Friday, July 20, 2007

Copies, duplicates, identification

In at least three projects I'm working on now I am seeing problems with the conflict between managing copies (which libraries do) and managing content (which users want). Even before we go chasing after the FRBR concept of the work, we are already dealing with what FRBR-izers would call "different items of the same manifestation." Given that the items we tend to hold were mass produced, and thus there are many copies of them, it seems odd that we have never found a way to identify the published set that those items belong to.

"Ah," you say, "what about the ISBN?" The ISBN is a good manifestation identifier for things published after 1968 (not to mention some teddy bears and fancy chocolates), but it doesn't help us for anything earlier than that.

You probably aren't saying, "What about the BICI?" which was an admirable attempt to create a book identifier similar to the SICI (which covers serials, serials issues, and serials articles). The BICI never got beyond being a draft NISO standard, presumably because no one was interested in using it. The SICI is indeed a full NISO standard, but it seems to be falling out of use. Both of these were identifiers that could be derived either from the piece or from metadata, which is in itself not a bad idea. What was a less than good idea is that the BICI only could be derived for books that have ISBNs, but if you've got an ISBN you haven't a whole lot of use for a BICI, although it would allow you to identify individual chapters or sections of the book. But as a book identifier, it doesn't do much for us.

Now that we're moving into a time of digitization of books, I'm wondering if we can't at least find a way to identify the duplicate digital copies (of which there will be many as the various digitization projects go forward, madly grabbing books off of shelves and rushing them to scanners). Early books were identified using incipits, usually a few characters of beginning and ending text. Today's identifier would have to be more clever, but surely with the ability to run a computation on the digitized book there would be some way to derive an identifier that is accurate enough for the kind of operation where lives aren't usually at stake. There would be the need to connect the derived book identifier to the physical copies of the book, but I'm confident we can do that, even if over a bit of time.

Both Google and the Internet Archive are assigning unique identifiers to digitized books, but we have to presume that these are internal copy level identifiers, not manifestation-specific. The Archive seems to use some combination of the title and the author.
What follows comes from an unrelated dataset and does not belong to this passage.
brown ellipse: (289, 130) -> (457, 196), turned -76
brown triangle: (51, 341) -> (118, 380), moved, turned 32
Thus "Venice" by Mortimer Menpes is venicemenpes00menpiala while "Venice" by Berly De Zoete is venicedeselincou00dezoiala and "Venice" by Daniel Pidgeon is venicepidgeon00pidgiala. The zeroes in there lead me to believe that if they received another copy it would get identified as "01." Google produces an impenetrable identifier for the Mortimer Menpes book: id=4XsKAAAAIAAJ, which may or may not be derivable from the book itself. I suspect not. And we know that Google will have duplicates so we also know that each item will be identified, not each manifestation.

Meanwhile, there is a rumor circulating that the there is discussion taking place at Bowker, the ISBN agency, on the feasibility of assigning ISBNs to pre-1968 works, especially as they get digitized. I'm very interested in how (if?) we can attach such an identifier to the many copies of the books that already exist, and to their metadata. (This sounds like a job for WorldCat, doesn't it, since they have probably the biggest and most accurately de-duped database of manifestations.)
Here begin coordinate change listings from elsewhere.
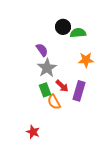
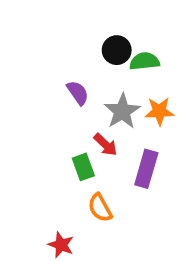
gray star: (47, 68) -> (122, 111), moved
red arrow: (62, 86) -> (106, 145), moved
orange semicircle: (54, 102) -> (100, 208), moved

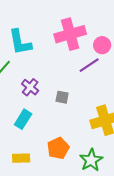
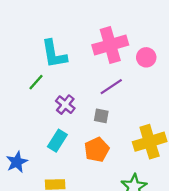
purple line: (89, 65) -> (111, 87), moved
orange pentagon: (58, 148) -> (97, 150), moved

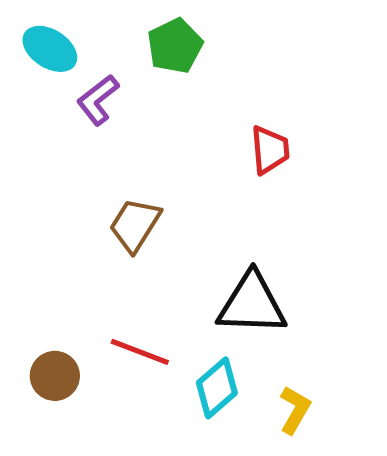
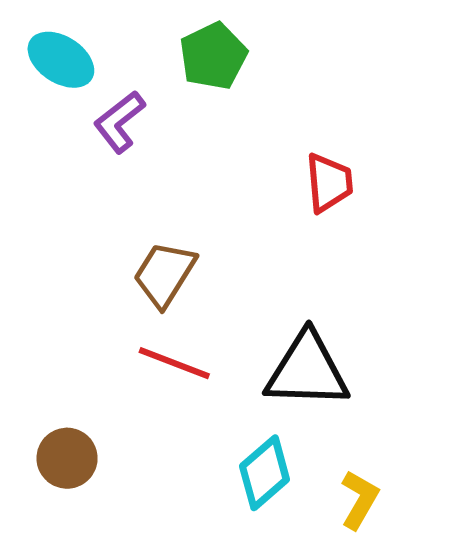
red line: (140, 352) -> (174, 363), moved

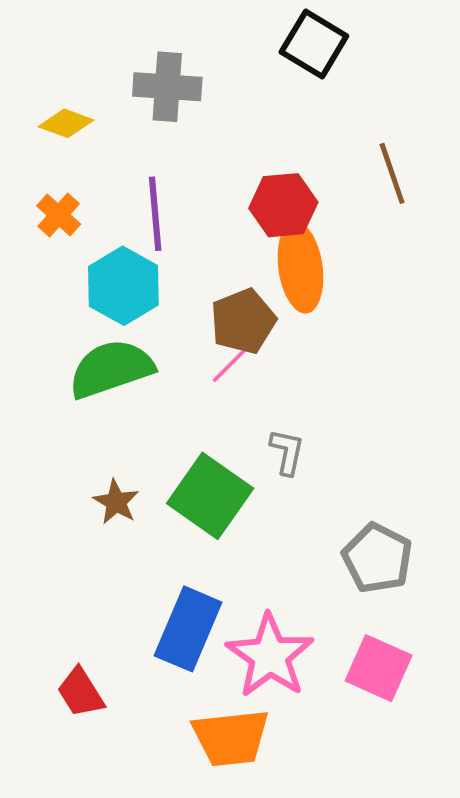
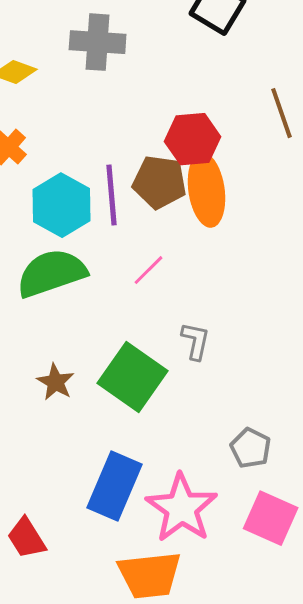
purple line: (155, 214) -> (112, 195), moved
brown pentagon: (243, 321) -> (160, 182), moved, turned 30
gray pentagon: (377, 558) -> (251, 448), moved, size x0.7

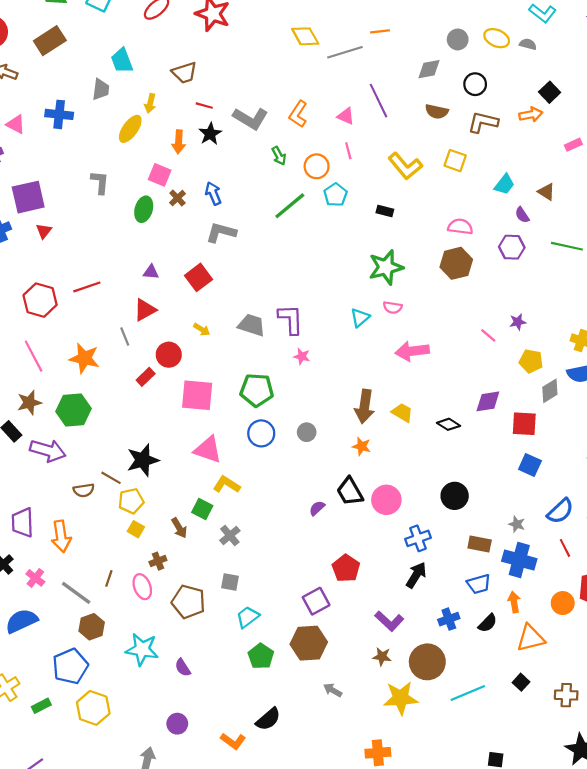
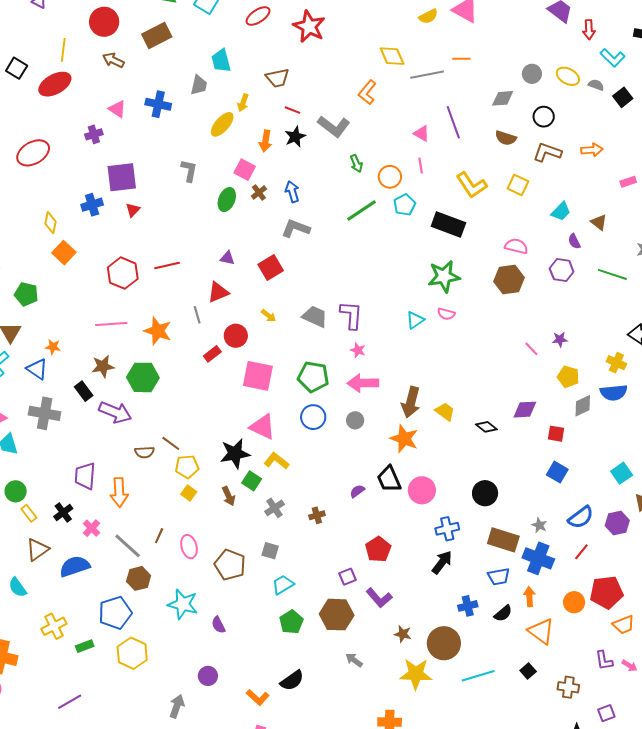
black square: (550, 92) -> (623, 97), moved
orange L-shape: (298, 114) -> (367, 92), moved
black rectangle: (385, 211) -> (448, 225), size x2.0
pink arrow: (412, 351) -> (363, 383), moved
pink line: (34, 356) -> (111, 324), turned -72
red square: (524, 424) -> (556, 434), size x0.7
orange star: (362, 446) -> (404, 439), size x1.6
black star: (143, 460) -> (235, 454), moved
brown rectangle: (480, 544) -> (503, 540), size x1.4
red line: (565, 548) -> (581, 552), turned 60
brown cross: (158, 561) -> (317, 515), moved
purple square: (316, 601) -> (347, 577), size x0.7
purple L-shape: (389, 621) -> (379, 598), moved
orange triangle: (531, 638) -> (541, 631), turned 44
I know nothing more about it than that, but will pass along any info if I get it. And I'd love to hear from anyone who does know more.


Andy said...

For an identifier, how about the MD5 hash (or similar)? It's something which can be derived from the digital object via a well-known and open algorithm, and should be unique. It also avoid duplication problems bound to occur when metadata is used to create an identifier.

Karen Coyle said...


The problem is that the digital objects will not be identical, just the object of the digital objects will be. Somehow, the identifier has to be based on that underlying object. That's why I was thinking about incipits -- something that would identify the actual printed text. I'm thinking something like the first word on every nth page. Of course, if the target word gets garbled in the OCR, then ... OK, it's complicated, but I'm sure that there is a solution.